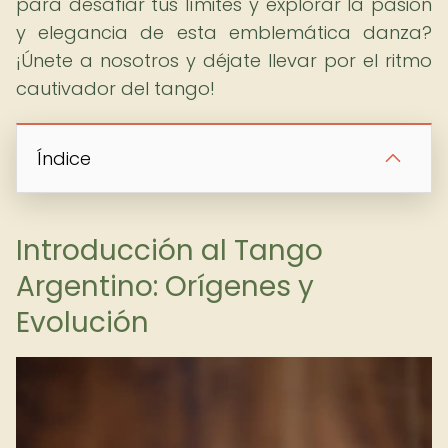
para desafiar tus límites y explorar la pasión
y elegancia de esta emblemática danza?
¡Únete a nosotros y déjate llevar por el ritmo
cautivador del tango!
Índice
Introducción al Tango
Argentino: Orígenes y
Evolución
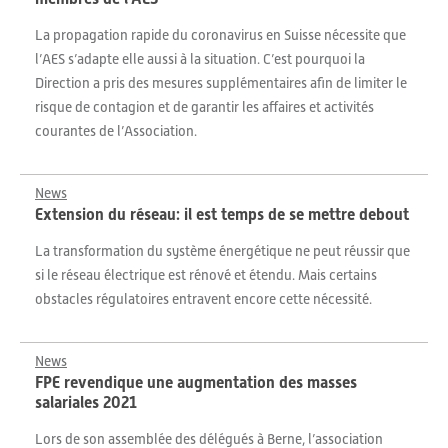
La propagation rapide du coronavirus en Suisse nécessite que
l’AES s’adapte elle aussi à la situation. C’est pourquoi la
Direction a pris des mesures supplémentaires afin de limiter le
risque de contagion et de garantir les affaires et activités
courantes de l’Association.
News
Extension du réseau: il est temps de se mettre debout
La transformation du système énergétique ne peut réussir que
si le réseau électrique est rénové et étendu. Mais certains
obstacles régulatoires entravent encore cette nécessité.
News
FPE revendique une augmentation des masses
salariales 2021
Lors de son assemblée des délégués à Berne, l’association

· · ·

Problem description -
Would you please retype the material above exactly and leave out each picture?

Final answer -
para desafiar tus límites y explorar la pasión
y elegancia de esta emblemática danza?
¡Únete a nosotros y déjate llevar por el ritmo
cautivador del tango!
Índice
Introducción al Tango
Argentino: Orígenes y
Evolución
La propagation rapide du coronavirus en Suisse nécessite que
l’AES s’adapte elle aussi à la situation. C’est pourquoi la
Direction a pris des mesures supplémentaires afin de limiter le
risque de contagion et de garantir les affaires et activités
courantes de l’Association.
News
Extension du réseau: il est temps de se mettre debout
La transformation du système énergétique ne peut réussir que
si le réseau électrique est rénové et étendu. Mais certains
obstacles régulatoires entravent encore cette nécessité.
News
FPE revendique une augmentation des masses
salariales 2021
Lors de son assemblée des délégués à Berne, l’association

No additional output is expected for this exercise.